U.K. feminists went head-to-head with U.S. feminists in an academia smackdown at the Flow television studies conference earlier this month.
Actually, it wasn’t even like that. I just felt like being dramatic. It was, however, a really great conversation on a panel titled, “Feminisms and Feminists in the Public Sphere.” The panel’s organizers voiced a need to take a good hard look at how feminism is represented in the public sphere—widely defined as public discourse or conversations about feminism. Who does the media select to represent feminism? What issues are deemed feminist enough for the mainstream media?
Frustratingly, for me, whoever chose the response papers decided that public sphere meant “blogosphere.” Was it the suffix –sphere that threw them off? I mean, dang, I like blogging, but I refuse to concede the terrain of, well, all mass media except the Internet to anti-feminist viewpoints.
For example, my bête noir is the Observer’s monthly Woman supplement. I was way excited when its arrival was announced and way-er disappointed when I actually picked up the rag. For one thing, it featured its same, tired columnists (Burchill, Vernon, host of SNAGS*) with their one-note, “Look, Ma, I can say ‘pussy’!” version of feminism.
Second, the topics were those hard-hitting gems of feminist discourse about to-shave-or-not-to-shave, public breastfeeding dilemmas, and does high street retailer Marks & Spencer represent today’s Bridget Jones? To be fair, there are occasional glimmers of political analysis, but they are usually an afterthought or way behind the progressive press in its coverage of significant feminist politics. The result is the neutered idea that just because one is talking about something related to females or women that feminism is sorted.
That might all seem like a load of sour grapes, but trust: I hate the game, not the playa. Our argument about feminisms and public discourse is not new and one that radical feminists made quite adeptly in the early 1970s: the star system blows because there are many more voices that represent feminism than the mainstream press allows. The response would seem to be that blogging allows these voices to be heard, but yet, I quibble with the notion that blogs are the be-all, end-all and not merely preaching to the choir.
Going Public: Girl City TV and feminism 3.0
From the U.S. side of things, our co-panelists offered a range of ways (besides blogging) to bulldoze one’s way into the public discourse.
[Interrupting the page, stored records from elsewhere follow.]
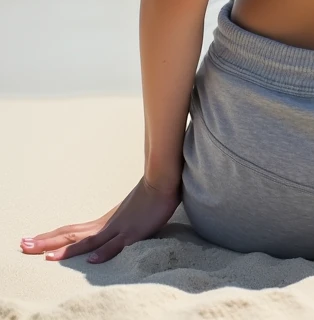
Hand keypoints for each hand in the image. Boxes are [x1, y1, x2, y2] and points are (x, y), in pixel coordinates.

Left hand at [19, 177, 181, 263]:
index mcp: (102, 222)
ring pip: (87, 243)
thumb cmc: (147, 196)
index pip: (69, 230)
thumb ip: (115, 225)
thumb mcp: (126, 213)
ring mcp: (118, 230)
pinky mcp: (133, 233)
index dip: (49, 237)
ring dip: (66, 250)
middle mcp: (105, 226)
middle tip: (23, 246)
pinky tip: (92, 260)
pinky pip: (117, 246)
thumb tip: (101, 237)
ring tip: (46, 258)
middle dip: (46, 243)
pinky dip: (104, 253)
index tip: (29, 240)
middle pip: (70, 236)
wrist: (161, 180)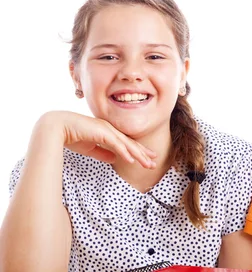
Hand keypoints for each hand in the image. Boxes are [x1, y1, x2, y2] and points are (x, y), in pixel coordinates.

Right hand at [36, 111, 156, 167]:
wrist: (57, 127)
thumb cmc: (71, 136)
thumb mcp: (90, 148)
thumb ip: (102, 153)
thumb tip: (114, 159)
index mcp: (108, 132)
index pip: (127, 143)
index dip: (138, 151)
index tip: (148, 158)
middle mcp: (110, 130)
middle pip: (131, 144)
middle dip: (143, 153)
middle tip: (154, 162)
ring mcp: (107, 130)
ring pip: (127, 144)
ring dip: (138, 155)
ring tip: (148, 164)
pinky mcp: (102, 132)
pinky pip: (116, 144)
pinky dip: (125, 152)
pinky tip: (132, 160)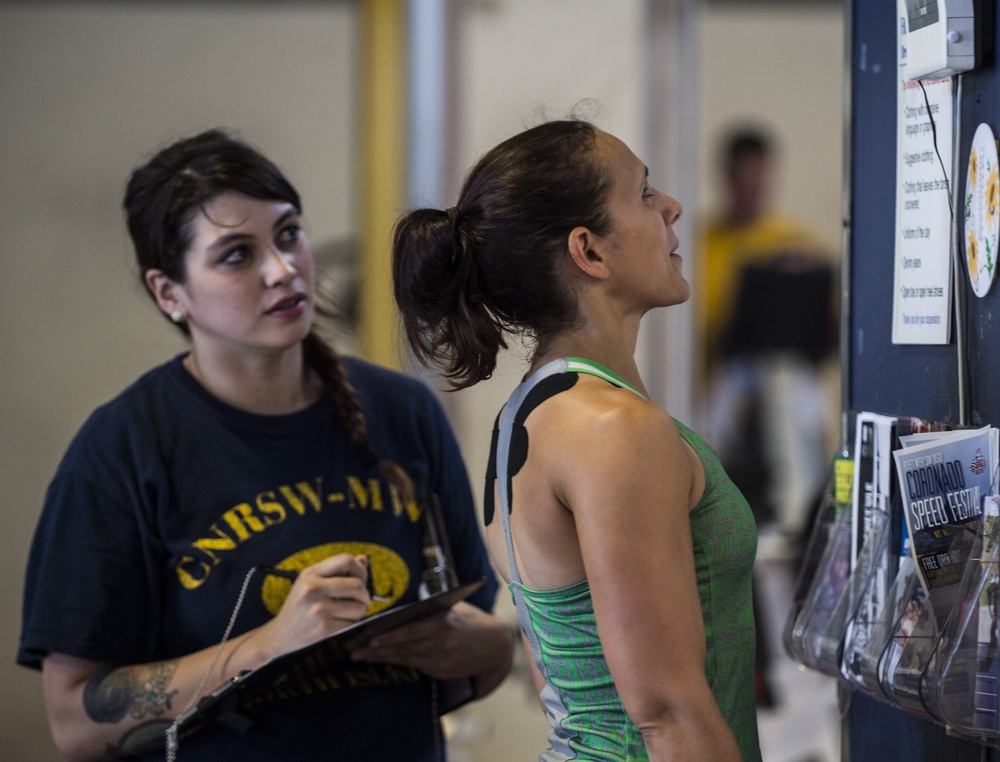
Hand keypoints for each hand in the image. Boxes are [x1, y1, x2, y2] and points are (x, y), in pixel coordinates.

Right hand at [244, 553, 370, 660]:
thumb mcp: (311, 583)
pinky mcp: (324, 628)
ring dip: (359, 611)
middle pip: (358, 585)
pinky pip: (353, 623)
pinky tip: (338, 625)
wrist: (278, 636)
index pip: (346, 560)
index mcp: (310, 573)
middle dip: (364, 595)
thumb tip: (364, 559)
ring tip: (345, 614)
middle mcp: (313, 588)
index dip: (360, 570)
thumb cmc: (299, 608)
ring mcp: (318, 609)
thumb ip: (337, 571)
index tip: (360, 580)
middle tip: (358, 602)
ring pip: (359, 606)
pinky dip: (351, 625)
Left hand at [349, 601, 512, 684]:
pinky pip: (414, 666)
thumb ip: (428, 611)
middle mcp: (441, 642)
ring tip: (360, 656)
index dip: (387, 636)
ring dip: (380, 658)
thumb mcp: (452, 608)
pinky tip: (382, 660)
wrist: (495, 645)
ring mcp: (441, 659)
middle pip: (402, 647)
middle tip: (353, 650)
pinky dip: (397, 662)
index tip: (367, 637)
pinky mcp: (441, 671)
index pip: (409, 630)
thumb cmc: (470, 620)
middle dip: (375, 649)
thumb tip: (398, 613)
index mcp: (443, 622)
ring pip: (404, 658)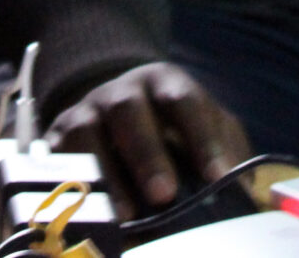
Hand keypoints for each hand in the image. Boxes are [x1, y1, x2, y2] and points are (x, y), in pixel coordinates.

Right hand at [48, 62, 249, 215]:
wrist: (114, 112)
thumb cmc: (169, 128)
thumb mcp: (203, 127)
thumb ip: (225, 151)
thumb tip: (246, 194)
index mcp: (163, 82)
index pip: (185, 100)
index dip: (202, 137)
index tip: (218, 176)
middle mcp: (120, 92)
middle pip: (130, 111)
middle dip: (147, 154)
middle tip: (165, 194)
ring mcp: (82, 113)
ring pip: (85, 133)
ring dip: (104, 174)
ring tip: (123, 216)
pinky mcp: (52, 142)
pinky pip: (52, 160)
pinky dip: (65, 186)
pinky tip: (82, 214)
Artist and theorist Stella Marrs is building on her catalogue of kickass patriarchy subverting postcards.
Using online video to encourage storytelling, GirlCity.tv, starts with stories about Barbie. The goal is for the videos to detail experiences with the leggy legend and how women of all sizes, races, classes, etc. played with/manipulated Barbie.
Also notable was Vicki Callahan’s feminisms 3.0. It’s a feminist media website dedicated to exploring how we communicate differently via the web. Here theory and practice are intertwined through “distributed authorship” of, not only blogs, but also videos and podcasts. Both Girl City TV and feminism 3.0 recognize that the terms of public discourse are not set in stone and that the public sphere only remains public because we demand it remain so.
The panel also raised challenging questions for feminists on both sides of the tenure divide regarding academic freedom and blogging. If our goal is to spread feminism’s message (assuming there’s only one), does blogging anonymously as we do here at Across the Pond count as a significant intervention in the public sphere? Do women who are just starting careers in higher ed risk job prospects by being vocal on the web or in the press about their feminism or discrimination they may face in the academy?
Our conclusion was that, in addition to fostering existing connections, perhaps we need to more closely examine the idea of a plurality of feminisms. As a black feminist, I found it provocative to think that perhaps 1980s interventions around multiple identities have diluted feminism’s overall strength in public discourse. Surely, feminist issues gained breadth and depth by thinking through gender, sexuality, race, class, and physical ability. But what might we have lost in this balkanization? We can’t speak for everyone, but in that knowledge, has feminism ended up still speaking for the very few of us? Has the lack of a singular message or issue made feminism inscrutable to the mainstream media?
*Sensitive New Age Guys: they attend Billy Bragg concerts and hold up the fist salute when he sings union songs despite the fact they’ve never even been near a union hall.